Naast de bitterheid van de hop is ook de balans met de zoetheid van de mout van belang. Dit kan uitgedrukt worden met de bitterheidsverhouding (BV).

\[BV = \frac{EBU}{SG_{punten}}\]

De benodigde bitterheidsverhouding hangt van het biertype af. Bittere bieren zoals een IPA, hebben een hogere bitterheidsverhouding dan licht gehopte bieren zoals een Weizen. Om de juiste bitterheidsverhouding te bepalen kun je uitgaan van het gemiddelde waardenbereik uit de bierypenlijst. Zie twee voorbeelden in Tabel 16.1.

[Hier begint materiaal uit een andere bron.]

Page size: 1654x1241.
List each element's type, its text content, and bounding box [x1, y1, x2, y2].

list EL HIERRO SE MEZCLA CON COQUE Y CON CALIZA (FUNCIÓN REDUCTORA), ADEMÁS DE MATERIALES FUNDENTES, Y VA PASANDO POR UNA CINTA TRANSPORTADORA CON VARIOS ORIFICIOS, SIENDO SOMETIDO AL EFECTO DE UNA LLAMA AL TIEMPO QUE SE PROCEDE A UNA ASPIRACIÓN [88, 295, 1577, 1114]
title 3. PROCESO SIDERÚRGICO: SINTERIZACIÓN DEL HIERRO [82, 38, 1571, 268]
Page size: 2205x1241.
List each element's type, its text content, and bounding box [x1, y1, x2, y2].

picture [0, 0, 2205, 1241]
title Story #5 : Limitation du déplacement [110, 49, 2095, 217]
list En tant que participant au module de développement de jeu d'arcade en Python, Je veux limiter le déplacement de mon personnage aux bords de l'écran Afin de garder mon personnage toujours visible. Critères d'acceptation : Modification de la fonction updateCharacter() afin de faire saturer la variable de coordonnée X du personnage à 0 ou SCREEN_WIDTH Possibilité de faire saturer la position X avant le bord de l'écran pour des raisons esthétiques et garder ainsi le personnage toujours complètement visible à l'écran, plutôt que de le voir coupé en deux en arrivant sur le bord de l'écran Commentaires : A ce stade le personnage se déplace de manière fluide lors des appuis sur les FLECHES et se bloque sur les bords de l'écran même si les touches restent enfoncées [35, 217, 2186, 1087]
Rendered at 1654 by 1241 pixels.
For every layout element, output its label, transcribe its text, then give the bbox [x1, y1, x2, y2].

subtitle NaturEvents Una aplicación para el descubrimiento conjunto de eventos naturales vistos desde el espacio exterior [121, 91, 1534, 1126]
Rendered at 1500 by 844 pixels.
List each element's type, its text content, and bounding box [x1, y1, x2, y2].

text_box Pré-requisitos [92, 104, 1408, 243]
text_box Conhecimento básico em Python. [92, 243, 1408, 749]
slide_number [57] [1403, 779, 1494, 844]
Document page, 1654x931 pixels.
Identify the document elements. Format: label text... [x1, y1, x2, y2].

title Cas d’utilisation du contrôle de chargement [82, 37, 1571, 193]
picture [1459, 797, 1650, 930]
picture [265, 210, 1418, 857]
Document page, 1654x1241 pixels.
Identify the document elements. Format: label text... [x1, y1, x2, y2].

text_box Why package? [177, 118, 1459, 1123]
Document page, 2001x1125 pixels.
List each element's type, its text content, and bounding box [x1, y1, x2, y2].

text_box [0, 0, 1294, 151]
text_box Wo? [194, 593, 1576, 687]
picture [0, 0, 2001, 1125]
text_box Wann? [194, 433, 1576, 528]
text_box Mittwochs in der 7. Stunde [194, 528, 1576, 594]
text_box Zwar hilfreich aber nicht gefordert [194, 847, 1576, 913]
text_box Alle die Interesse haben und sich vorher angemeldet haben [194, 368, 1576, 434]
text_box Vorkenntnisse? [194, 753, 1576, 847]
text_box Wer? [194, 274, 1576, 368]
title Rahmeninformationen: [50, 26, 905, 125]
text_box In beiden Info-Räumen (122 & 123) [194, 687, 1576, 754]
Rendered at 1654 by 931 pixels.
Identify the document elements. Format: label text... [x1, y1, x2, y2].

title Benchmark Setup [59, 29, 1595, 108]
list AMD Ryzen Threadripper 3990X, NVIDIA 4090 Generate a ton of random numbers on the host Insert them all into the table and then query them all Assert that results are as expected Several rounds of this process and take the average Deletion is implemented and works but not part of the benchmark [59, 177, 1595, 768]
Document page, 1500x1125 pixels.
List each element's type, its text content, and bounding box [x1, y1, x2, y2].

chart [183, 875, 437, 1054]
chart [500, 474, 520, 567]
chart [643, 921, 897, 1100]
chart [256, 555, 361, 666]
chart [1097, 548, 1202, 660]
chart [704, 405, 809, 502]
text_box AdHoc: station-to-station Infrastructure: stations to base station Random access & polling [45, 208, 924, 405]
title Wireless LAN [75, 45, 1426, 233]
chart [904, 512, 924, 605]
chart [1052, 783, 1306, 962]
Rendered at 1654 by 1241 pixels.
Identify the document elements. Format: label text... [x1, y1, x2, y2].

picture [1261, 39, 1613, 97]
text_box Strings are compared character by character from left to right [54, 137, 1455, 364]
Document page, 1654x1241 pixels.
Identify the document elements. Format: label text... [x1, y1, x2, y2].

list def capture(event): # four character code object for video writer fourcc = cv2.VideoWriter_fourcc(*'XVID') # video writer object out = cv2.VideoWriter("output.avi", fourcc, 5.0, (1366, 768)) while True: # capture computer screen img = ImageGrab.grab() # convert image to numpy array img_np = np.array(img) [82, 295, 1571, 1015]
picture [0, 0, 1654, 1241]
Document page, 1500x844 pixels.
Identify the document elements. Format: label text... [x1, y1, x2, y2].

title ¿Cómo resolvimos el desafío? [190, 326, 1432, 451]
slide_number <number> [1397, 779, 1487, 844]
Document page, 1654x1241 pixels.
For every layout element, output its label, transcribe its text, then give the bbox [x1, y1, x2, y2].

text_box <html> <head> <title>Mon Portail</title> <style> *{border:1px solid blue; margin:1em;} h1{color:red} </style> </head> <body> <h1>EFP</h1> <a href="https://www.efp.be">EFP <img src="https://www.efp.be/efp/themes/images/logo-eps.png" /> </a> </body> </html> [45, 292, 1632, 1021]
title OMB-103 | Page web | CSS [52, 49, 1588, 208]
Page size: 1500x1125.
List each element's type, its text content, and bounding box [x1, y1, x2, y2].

Tabel 16.1: Twee biertypes en hun bitterheidsverhouding (BV)
Biertype Begin SG SG punten1 EBU EBU2 BV
IPA (US) 1,056-1,070 63 40-70 55 55/63 = 0,87
Weizen 1,046-1,057 52 10-20 15 15/52 = 0,29

16.2.4 Alcoholpercentage

Het volumepercentage alcohol (ABV = Alcohol By Volume) kan worden berekend uit het begin SG en het eind SG, zie Paragraaf 15.7. Bij het samenstellen van een recept zijn twee zaken van belang voor het uiteindelijke alcoholpercentage:

  • Begin SG. In het algemeen geldt hoe hoger het begin SG, hoe hoger het alcoholpercentage.
  • Gistsoort. Sommige gistsoorten zijn effectiever in het omzetten van suikers in alcohol dan andere gistsoorten.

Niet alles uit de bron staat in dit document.